··· SOURCE EXCERPT

Friday, June 14, 2013

War Eagle Trail Festival 2013

2013 race logo (hand drawn by Ryan Holler)

Coming off of my surprising time at the Bentonville Half back in April I knew that I should be able to carry a pretty good pace through the 25k out at Hobbs. Scouting the competition it looked like a sub 2 hour time would be needed to get a podium spot and take home one of those coveted handmade Indian head trophies. Ultrasignup had me projected to finish 26th overall and run a time around 2h26m or so. Pffftt! That made the Farmer a bit angry. I went out a couple of weeks before the race and ran the course at about 90% effort or so and bagged a 2h15m running time with just a couple of short stops. Thanks to David Newman for actually crewing for me that day. How cool is that? The cold water at Piney was much appreciated. 

Mike Rush & Trae Etheredge battle in the 25k (photo by Luis Escobar)

······
··· RECORDS FOR THE EXERCISE

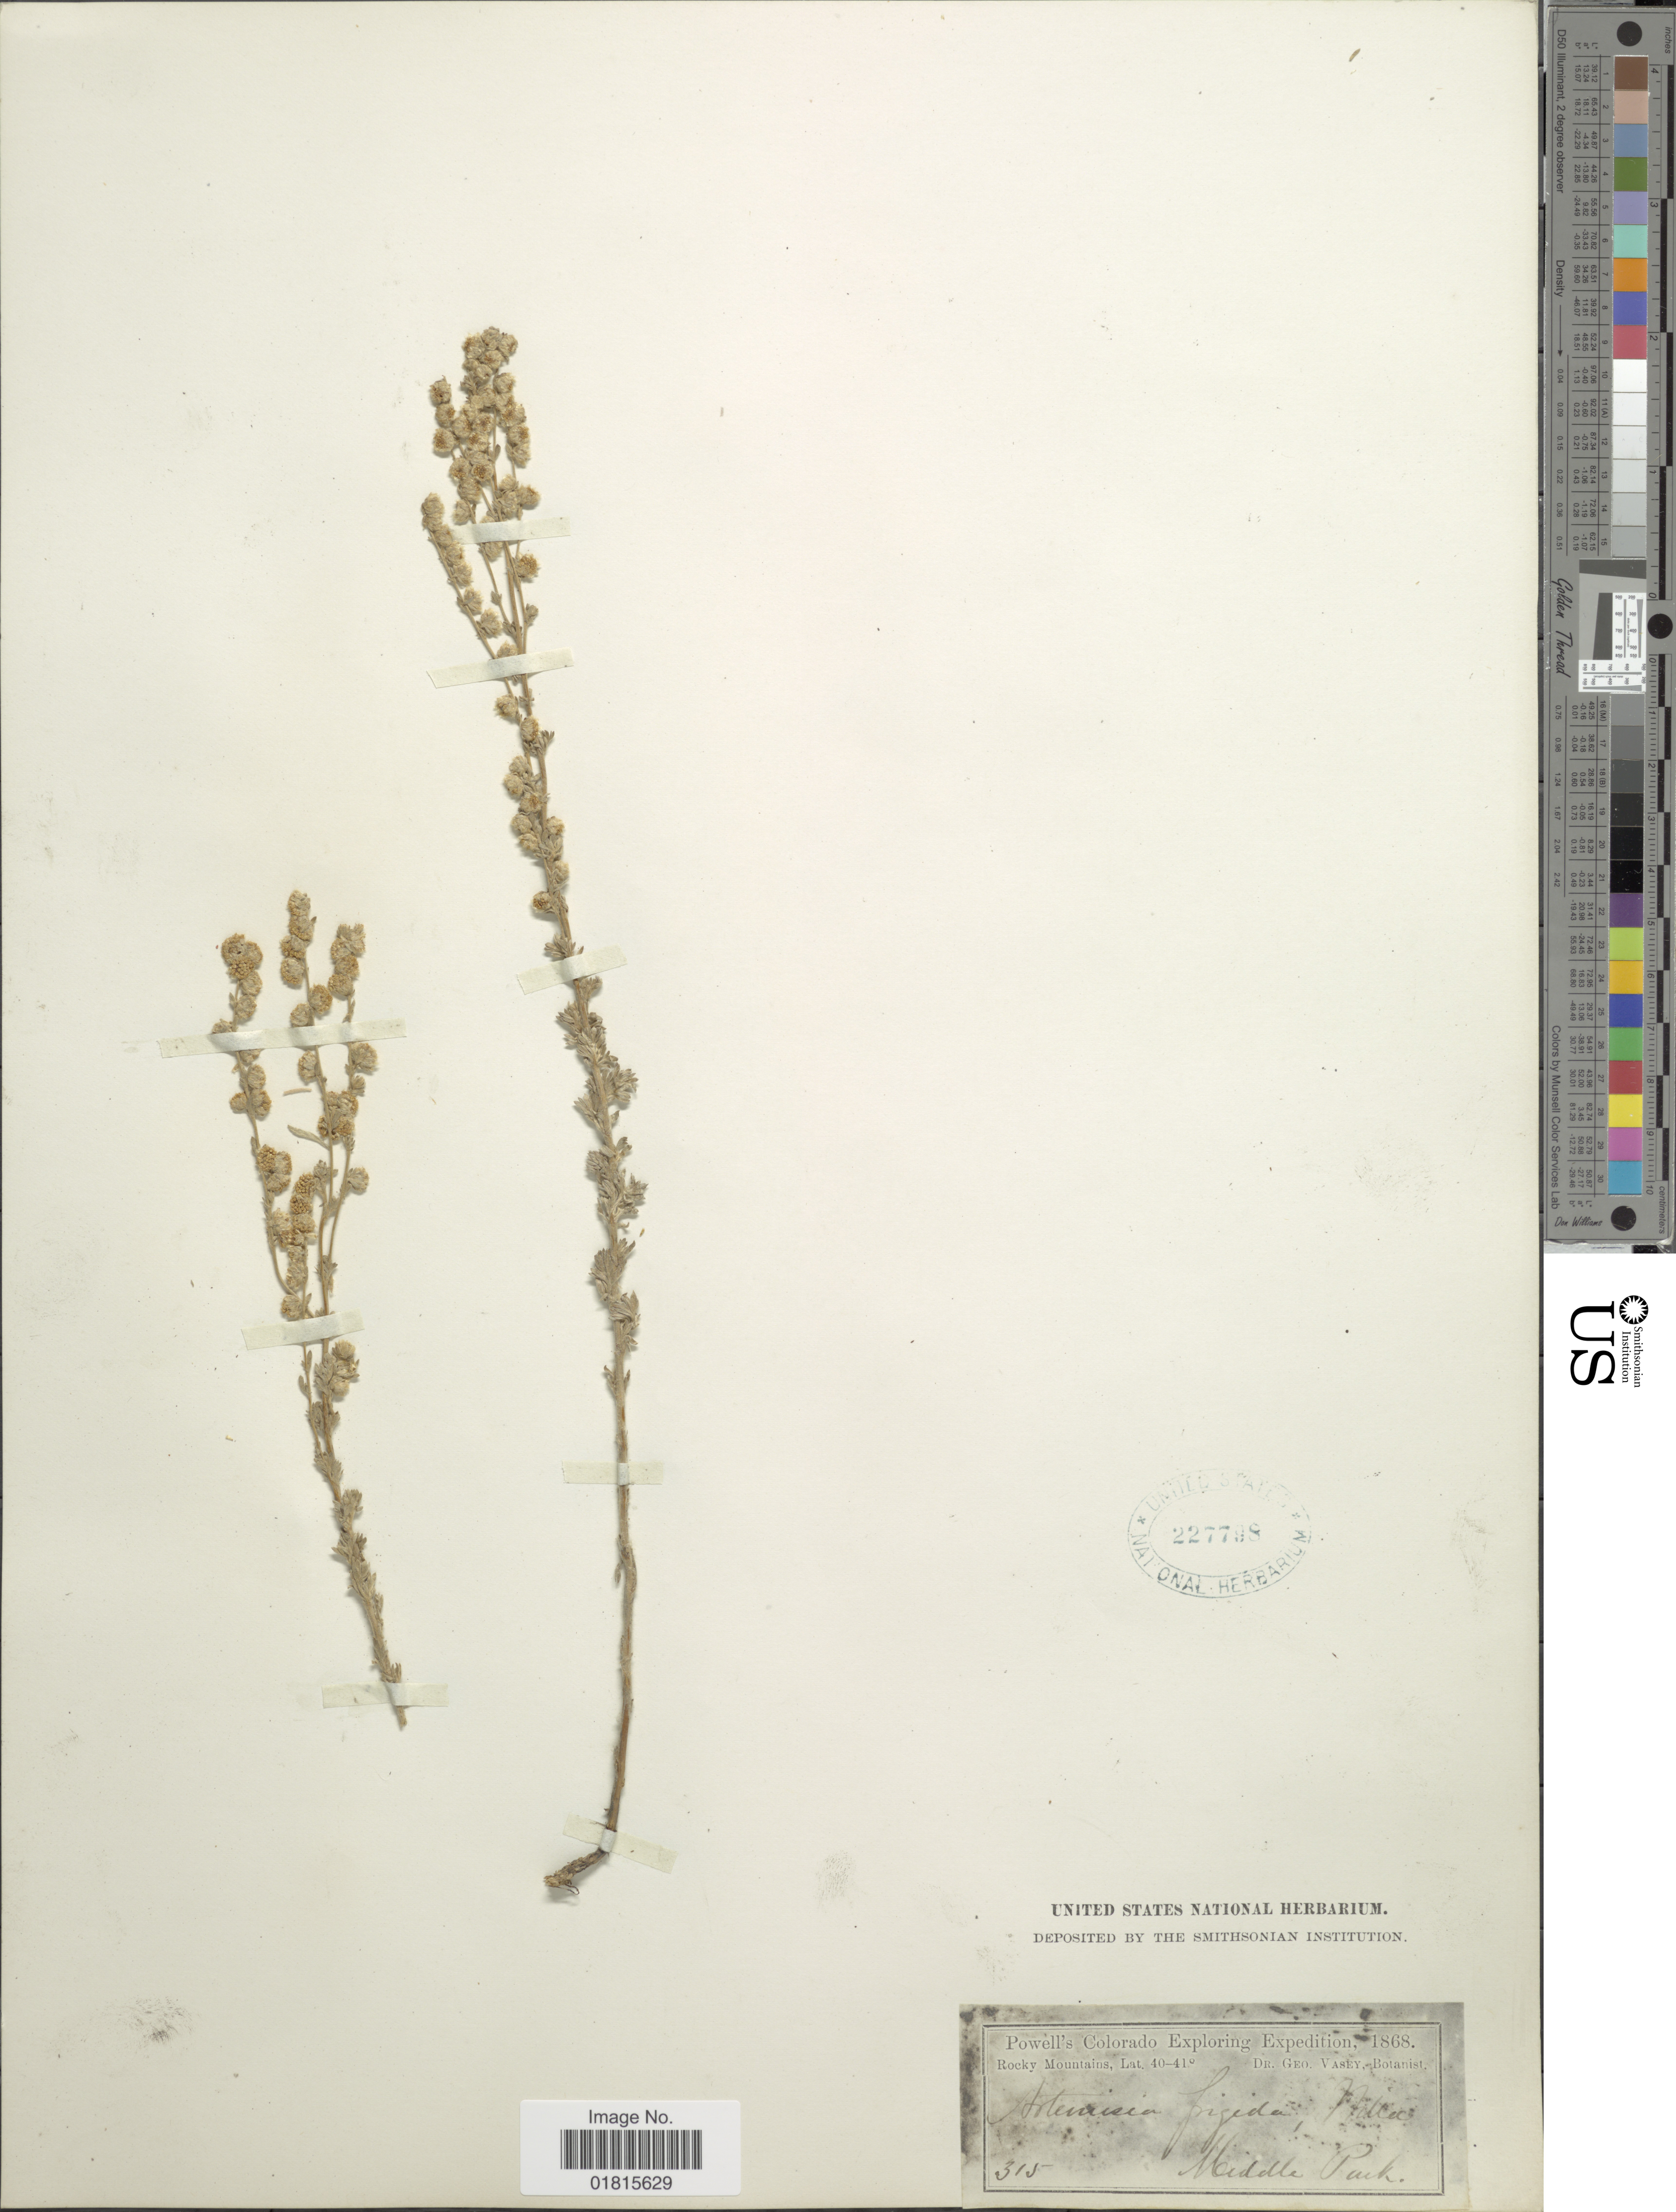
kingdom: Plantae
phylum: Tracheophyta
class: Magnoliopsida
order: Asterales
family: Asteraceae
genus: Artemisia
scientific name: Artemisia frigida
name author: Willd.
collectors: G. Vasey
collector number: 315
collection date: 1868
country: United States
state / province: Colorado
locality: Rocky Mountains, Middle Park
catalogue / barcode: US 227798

······

# CHALLENGE 1
Copy the stretch of the race report from "Friday, June 14, 2013" through "was much appreciated." without any changes.
# CHALLENGE 2
Rewrite the stretch of entries from the line containing "name author: Willd." through the end of the entries as a two-column CSV with the headers field and value. Give one row per entry, with each field quoted and any line breaks turned into spaces.
The race report and the entries are unrelated material.

# COMPLETE ANSWER 1
Friday, June 14, 2013

War Eagle Trail Festival 2013

2013 race logo (hand drawn by Ryan Holler)

Coming off of my surprising time at the Bentonville Half back in April I knew that I should be able to carry a pretty good pace through the 25k out at Hobbs. Scouting the competition it looked like a sub 2 hour time would be needed to get a podium spot and take home one of those coveted handmade Indian head trophies. Ultrasignup had me projected to finish 26th overall and run a time around 2h26m or so. Pffftt! That made the Farmer a bit angry. I went out a couple of weeks before the race and ran the course at about 90% effort or so and bagged a 2h15m running time with just a couple of short stops. Thanks to David Newman for actually crewing for me that day. How cool is that? The cold water at Piney was much appreciated.

# COMPLETE ANSWER 2
field,value
"name author:","Willd."
"collectors:","G. Vasey"
"collector number:","315"
"collection date:","1868"
"country:","United States"
"state / province:","Colorado"
"locality:","Rocky Mountains, Middle Park"
"catalogue / barcode:","US 227798"